The Capitol in December. Photo: Mandel Ngan/AFP via Getty Images

Get ready for a year of "will they or won't they" in Congress.

Why it matters: Everyone expects an election-year legislative logjam — but Congress will get at least a few things done this year (probably). We've broken them down into five categories.

Here's what to watch (hopefully to the tune of Trey's crunchy grooves) ...

💸 Appropriations: For energy policy purposes, Jan. 19 is the deadline for the Energy-Water title, and Feb. 2 is the Interior Department and EPA deadline.

  • As we've explained, the funding fights could determine the future of President Biden's energy and climate agenda as well as some IRA programs.

👍 Reauthorizations: A cavalcade of programs need to be renewed ASAP. They include the Federal Aviation Administration, the National Flood Insurance Program, and CFATS, the anti-terrorism program protecting chemical production facilities.

  • The Pipeline and Hazardous Materials Safety Administration's governing statute also expired in September amid a GOP push to include more fossil-friendly language in the agency's next authorization.
  • Then there's the farm bill, which got an extension until Sept. 30, and another NDAA to get through in the fall.

⚙️ Confirmations: The Senate has teed up a vote when it returns next week to confirm Joe Goffman to head up EPA's Air and Radiation Office.

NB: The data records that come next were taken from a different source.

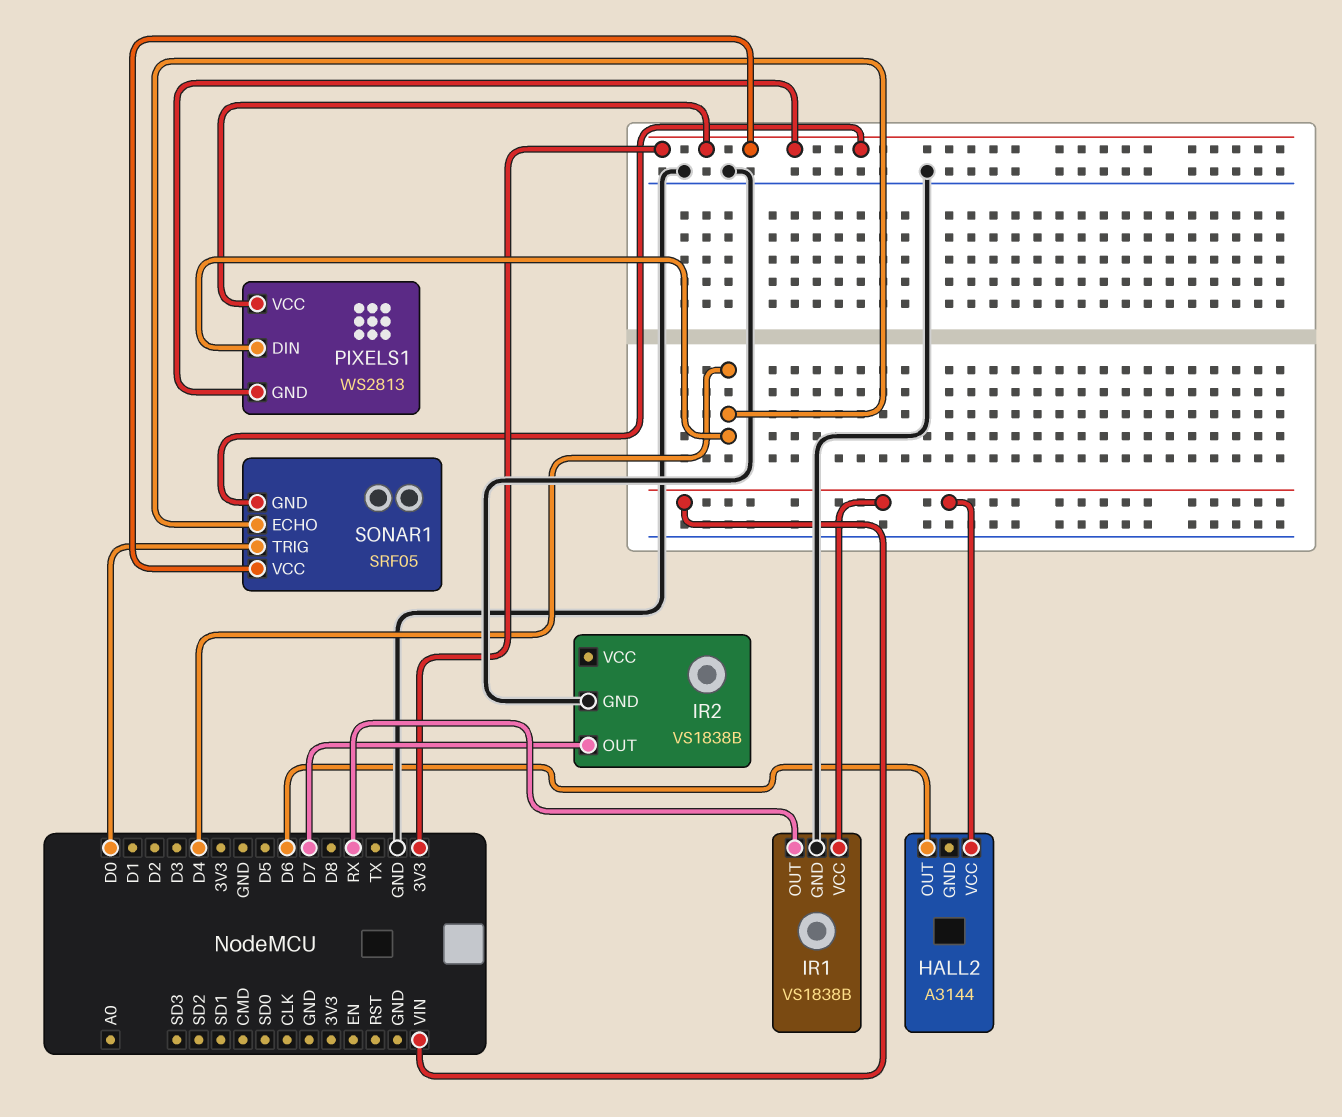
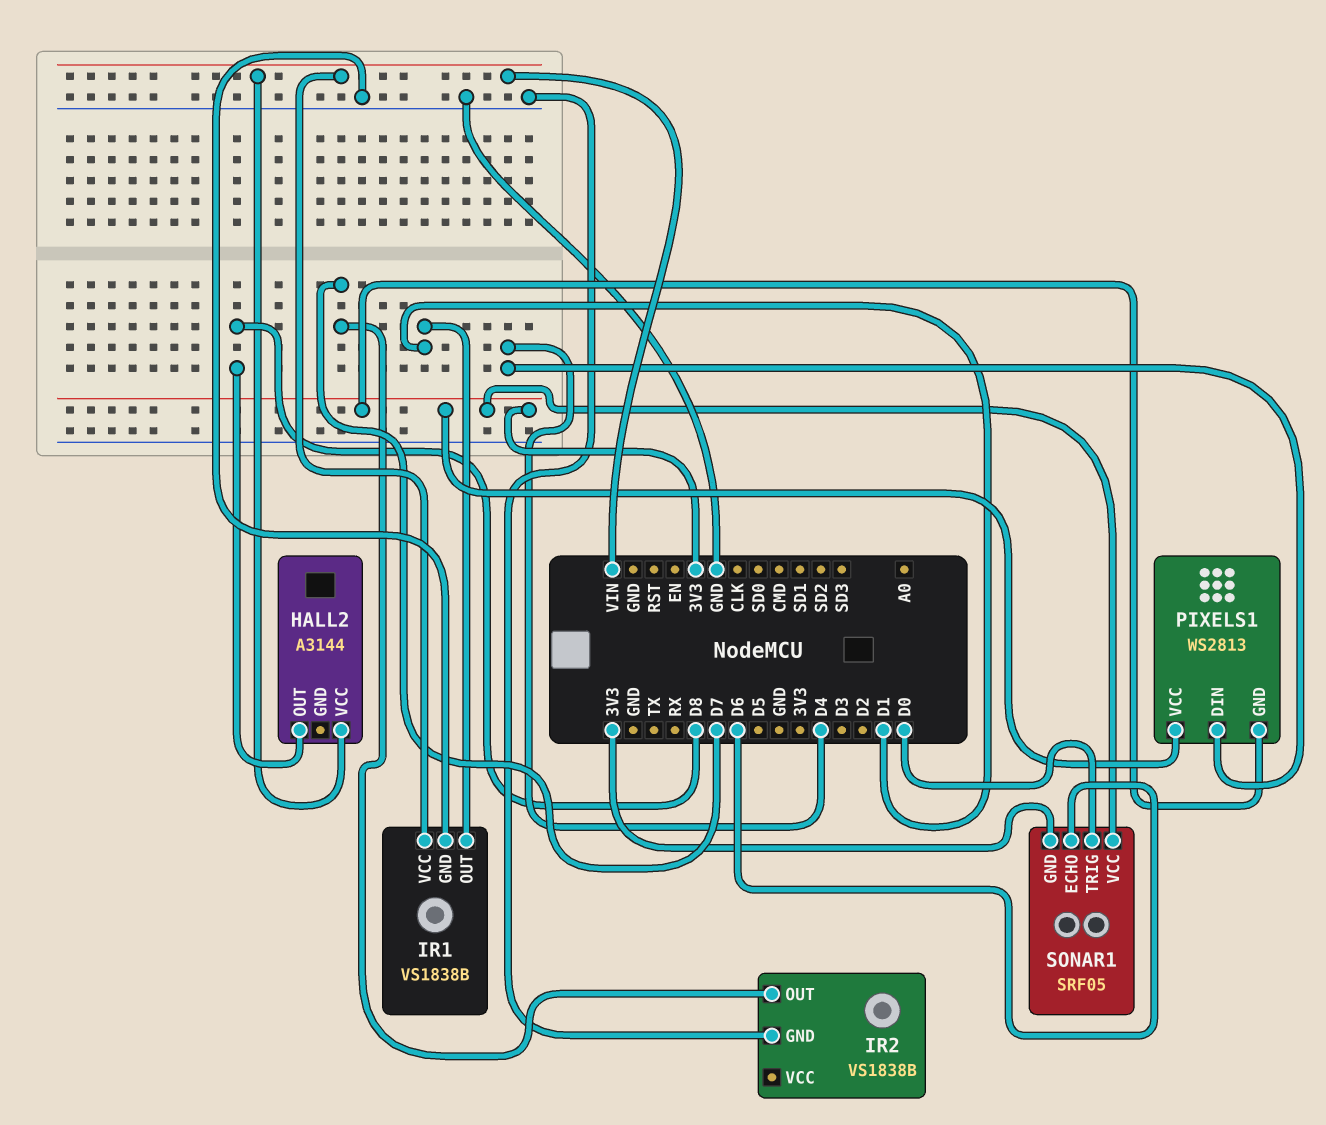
HALL2 pin OUT: D6 -> D8
IR1 pin OUT: RX -> D1
SONAR1 pin ECHO: D4 -> D6

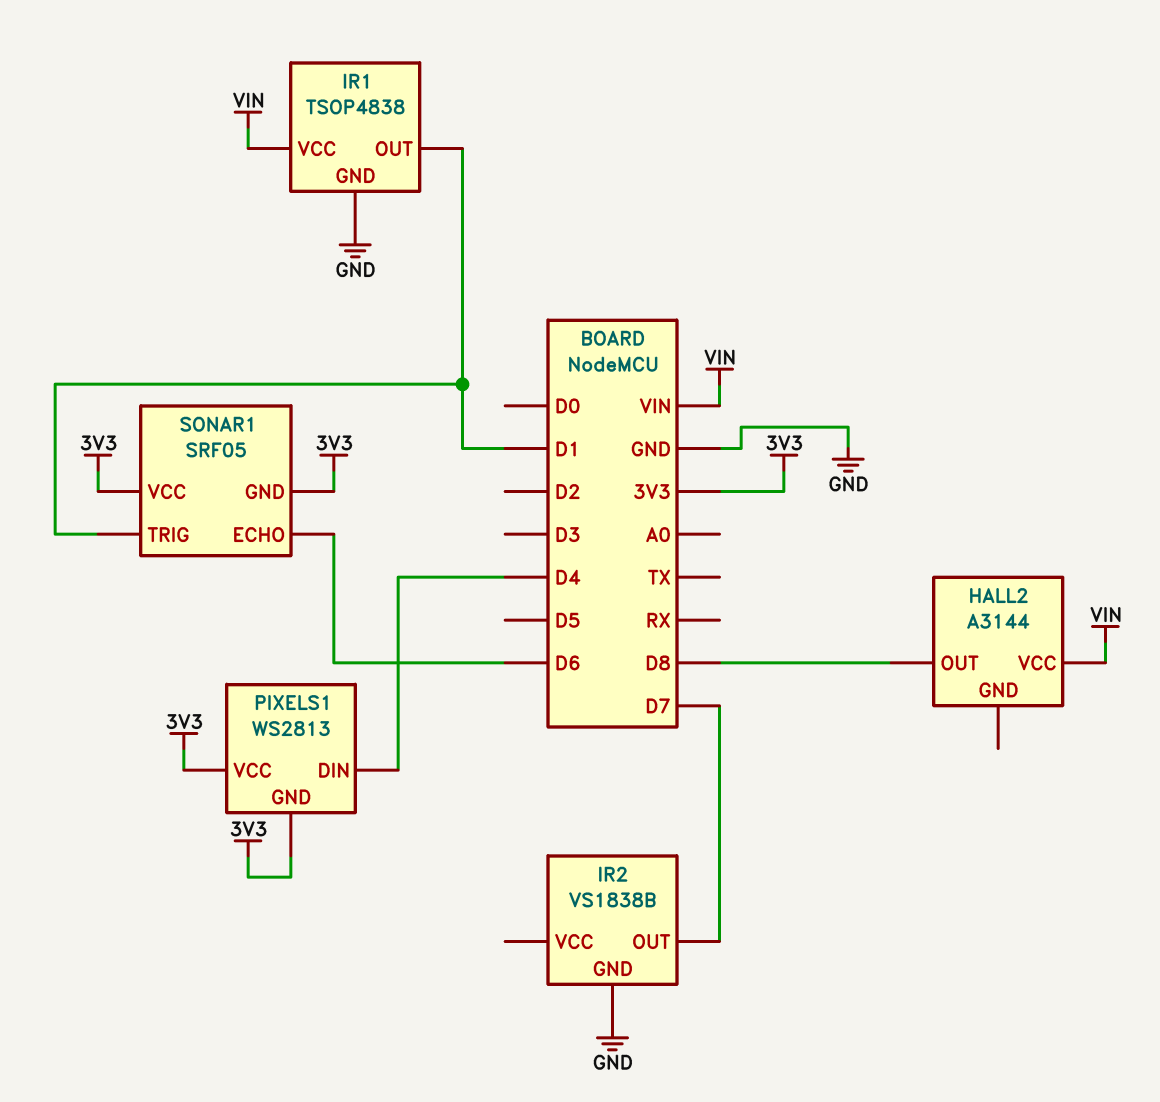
IR1: VS1838B -> TSOP4838
SONAR1 pin TRIG: D0 -> D1

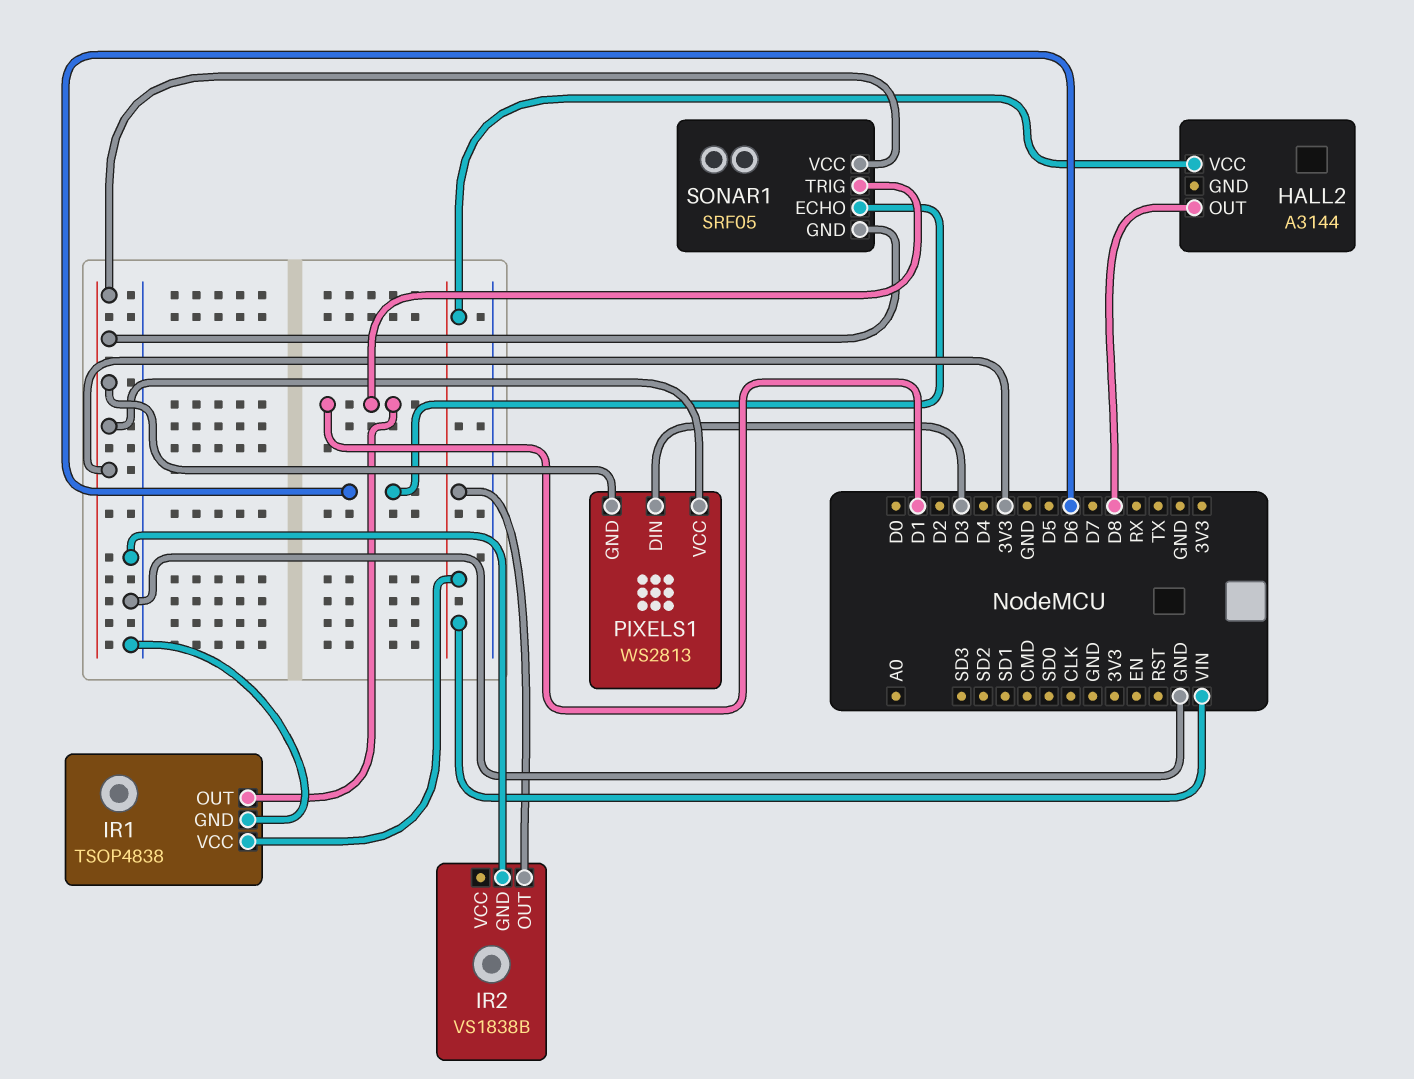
IR2 pin OUT: D7 -> VIN
PIXELS1 pin DIN: D4 -> D3

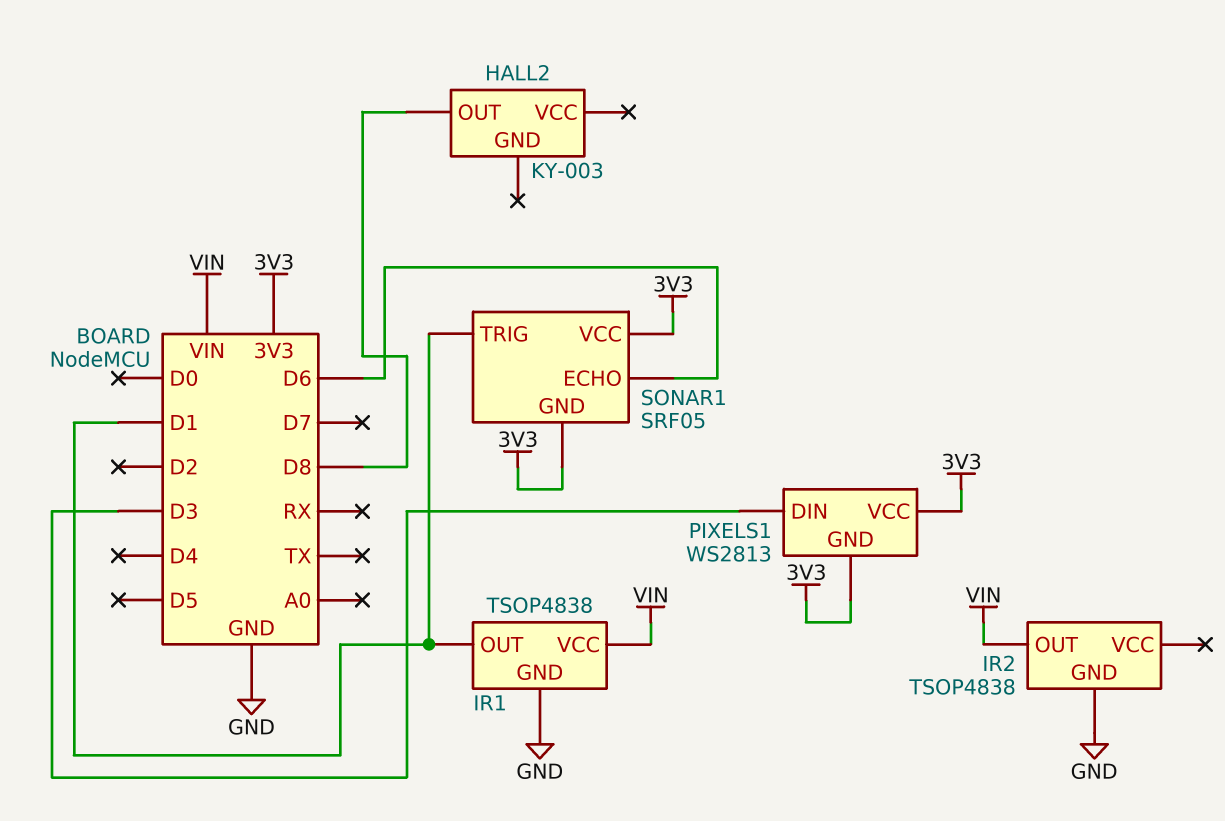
HALL2: A3144 -> KY-003
HALL2 pin VCC: VIN -> none
IR2: VS1838B -> TSOP4838

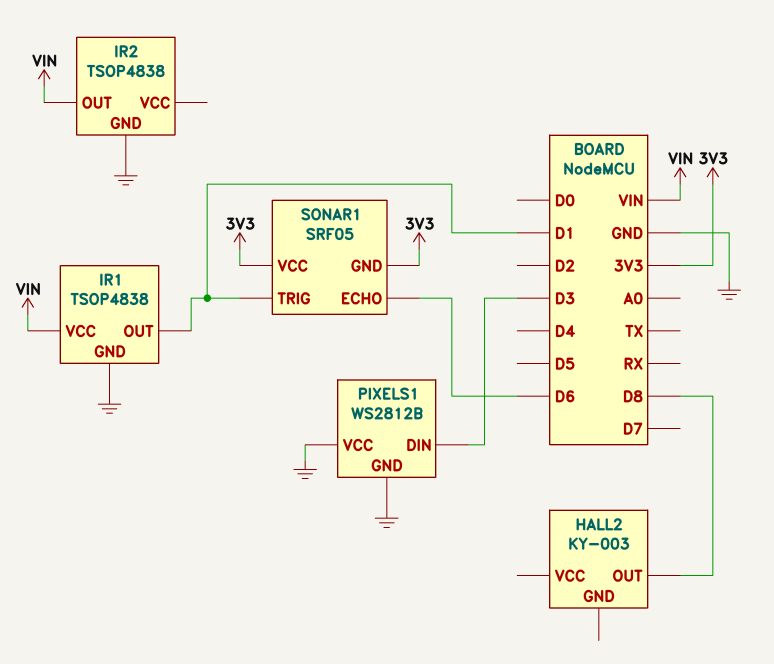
PIXELS1: WS2813 -> WS2812B
PIXELS1 pin GND: 3V3 -> GND
PIXELS1 pin VCC: 3V3 -> GND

  • Sen. Tom Carper told reporters before the break that he believes Goffman, who's already leading the office as principal deputy assistant administrator, will be "narrowly confirmed."
  • FERC, meanwhile, will be down to three members because commissioner James Danly said he would step down at the end of 2023, so we expect plenty of chatter in the coming weeks about filling the two open seats.

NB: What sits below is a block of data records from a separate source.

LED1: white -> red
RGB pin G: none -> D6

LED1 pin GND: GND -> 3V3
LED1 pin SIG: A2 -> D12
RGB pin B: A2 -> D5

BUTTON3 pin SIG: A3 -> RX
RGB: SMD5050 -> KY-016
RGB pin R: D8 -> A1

⚙️ Policy machinations: Now we're getting to less-certain territory — legislation that lawmakers are earnestly trying to get done, but might not.

  • Senators are still debating a supplemental foreign aid package that could include more than $2 billion in reprogrammed money for uranium supply.
  • Speaking of which, we could see Senate action early in the year on the Russian uranium ban bill the House passed in December. Ted Cruz has been blocking quick passage because of a separate procedural dispute with the House.
  • We're waiting for someone to try to break the gridlock that's stopped a bill mandating AM radios in cars that's bedeviled EV allies.
  • And we'll be watching this year's great negotiating story: whether lawmakers can make a deal on nuclear licensing reform and hydropower permitting.

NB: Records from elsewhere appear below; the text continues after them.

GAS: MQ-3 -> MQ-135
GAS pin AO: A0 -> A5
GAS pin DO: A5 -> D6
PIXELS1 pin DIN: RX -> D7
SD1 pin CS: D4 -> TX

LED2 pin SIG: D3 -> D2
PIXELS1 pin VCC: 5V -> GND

🧠 Policy ruminations: This is the stuff lawmakers will talk about incessantly and might get around to doing — if they can resolve disagreements on the substance.

  • Top of mind is a larger environmental permitting and transmission deal. It feels unlikely at this point, but industry lobbyists think there could be an opening early this year.
  • We finally got a look at Bill Cassidy's carbon tariff proposal in late 2023. That policy conversation likely won't get serious until 2025 and beyond, but we could see lawmakers try to move the bipartisan PROVE IT Act.
  • There's momentum for aggressive action against China, with Senate Democrats prepping a bill and House select China panel recommendations teed up for an attempt at attaching policies to this year's NDAA.
  • We'll also be watching to see if the House Republican anti-ESG bills get floor time, even if they can't become law, and for dead-end Congressional Review Act votes on Biden rulemakings.

Between the lines: With low chances for consequential energy policy action in Congress this year, the most important story in D.C. remains at the regulatory level, as the Biden administration finalizes IRA implementation and a suite of climate policies.

  • We're almost certainly going to get final emission disclosure and energy efficiency requirements, finished standards for autos and power plants, and protections for Indigenous lands and imperiled species.